(Extracted page text data)
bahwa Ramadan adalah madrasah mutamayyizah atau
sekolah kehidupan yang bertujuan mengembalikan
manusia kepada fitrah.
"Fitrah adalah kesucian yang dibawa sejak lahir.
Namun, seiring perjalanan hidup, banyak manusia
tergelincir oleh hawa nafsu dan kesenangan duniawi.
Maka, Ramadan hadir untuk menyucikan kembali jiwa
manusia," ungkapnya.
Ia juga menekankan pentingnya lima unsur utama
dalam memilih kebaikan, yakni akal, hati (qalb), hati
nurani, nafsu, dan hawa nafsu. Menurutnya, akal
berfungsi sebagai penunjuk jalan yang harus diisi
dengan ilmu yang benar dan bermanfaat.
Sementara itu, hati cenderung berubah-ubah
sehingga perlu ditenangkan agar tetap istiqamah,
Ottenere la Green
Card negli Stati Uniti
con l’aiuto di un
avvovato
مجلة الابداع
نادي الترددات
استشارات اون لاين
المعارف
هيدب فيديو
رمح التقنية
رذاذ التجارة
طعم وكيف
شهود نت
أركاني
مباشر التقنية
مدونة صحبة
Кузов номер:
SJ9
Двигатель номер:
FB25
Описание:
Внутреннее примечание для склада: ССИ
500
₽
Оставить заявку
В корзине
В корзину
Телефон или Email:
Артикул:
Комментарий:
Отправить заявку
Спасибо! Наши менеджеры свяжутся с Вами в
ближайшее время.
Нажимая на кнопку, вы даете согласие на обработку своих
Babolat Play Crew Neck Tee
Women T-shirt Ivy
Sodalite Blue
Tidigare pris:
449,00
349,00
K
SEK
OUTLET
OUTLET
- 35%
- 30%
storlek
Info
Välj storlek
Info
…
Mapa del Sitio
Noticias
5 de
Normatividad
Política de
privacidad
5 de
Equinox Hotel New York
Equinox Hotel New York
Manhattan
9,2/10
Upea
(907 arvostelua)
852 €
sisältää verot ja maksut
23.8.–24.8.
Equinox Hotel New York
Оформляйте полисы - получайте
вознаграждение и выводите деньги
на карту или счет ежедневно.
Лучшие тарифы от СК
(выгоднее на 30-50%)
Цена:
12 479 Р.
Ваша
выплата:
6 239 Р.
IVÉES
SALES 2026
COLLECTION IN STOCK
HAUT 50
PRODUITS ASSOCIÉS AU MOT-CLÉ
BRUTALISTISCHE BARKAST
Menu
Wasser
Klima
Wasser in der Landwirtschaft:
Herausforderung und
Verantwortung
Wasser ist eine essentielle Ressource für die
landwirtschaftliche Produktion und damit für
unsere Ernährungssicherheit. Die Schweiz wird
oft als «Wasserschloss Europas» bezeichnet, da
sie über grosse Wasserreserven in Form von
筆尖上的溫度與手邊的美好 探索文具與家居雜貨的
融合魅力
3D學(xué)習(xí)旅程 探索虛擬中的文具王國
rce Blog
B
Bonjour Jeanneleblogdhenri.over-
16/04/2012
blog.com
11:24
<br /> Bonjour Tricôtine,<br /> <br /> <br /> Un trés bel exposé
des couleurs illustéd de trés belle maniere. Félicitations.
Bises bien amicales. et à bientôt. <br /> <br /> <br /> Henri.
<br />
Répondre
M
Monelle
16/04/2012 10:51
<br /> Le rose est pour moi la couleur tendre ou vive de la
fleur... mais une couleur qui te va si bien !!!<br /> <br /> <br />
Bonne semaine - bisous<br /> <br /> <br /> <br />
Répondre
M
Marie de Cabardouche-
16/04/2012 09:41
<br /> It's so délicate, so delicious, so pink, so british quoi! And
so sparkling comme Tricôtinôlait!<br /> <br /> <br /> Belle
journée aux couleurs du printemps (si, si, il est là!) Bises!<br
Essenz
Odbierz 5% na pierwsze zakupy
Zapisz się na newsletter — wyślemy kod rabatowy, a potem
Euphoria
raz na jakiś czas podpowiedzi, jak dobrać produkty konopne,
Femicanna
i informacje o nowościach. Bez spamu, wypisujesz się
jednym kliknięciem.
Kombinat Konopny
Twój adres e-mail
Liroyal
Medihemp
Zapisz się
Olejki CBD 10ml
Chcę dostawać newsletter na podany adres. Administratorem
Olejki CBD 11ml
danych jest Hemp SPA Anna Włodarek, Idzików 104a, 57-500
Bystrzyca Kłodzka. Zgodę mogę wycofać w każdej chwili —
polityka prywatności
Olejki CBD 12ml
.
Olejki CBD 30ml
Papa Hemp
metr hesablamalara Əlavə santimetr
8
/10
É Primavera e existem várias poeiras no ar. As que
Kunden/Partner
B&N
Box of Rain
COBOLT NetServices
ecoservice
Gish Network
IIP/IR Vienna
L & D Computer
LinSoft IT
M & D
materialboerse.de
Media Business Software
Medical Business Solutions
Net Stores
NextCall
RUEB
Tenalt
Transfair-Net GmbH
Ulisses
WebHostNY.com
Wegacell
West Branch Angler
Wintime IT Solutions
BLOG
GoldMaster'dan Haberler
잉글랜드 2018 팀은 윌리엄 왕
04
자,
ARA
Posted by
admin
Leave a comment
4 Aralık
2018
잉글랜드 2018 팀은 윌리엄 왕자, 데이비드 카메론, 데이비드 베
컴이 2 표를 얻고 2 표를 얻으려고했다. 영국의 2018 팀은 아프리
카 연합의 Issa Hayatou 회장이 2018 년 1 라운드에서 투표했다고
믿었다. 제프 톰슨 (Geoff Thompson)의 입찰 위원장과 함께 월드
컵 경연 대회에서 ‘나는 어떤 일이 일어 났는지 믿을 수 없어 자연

_EXERCISE INSTRUCTIONS_
Among the lines of the data, some may contain the string "hati"; report how many, and nothing more.

_ANSWER TO THE PROBLEM_
2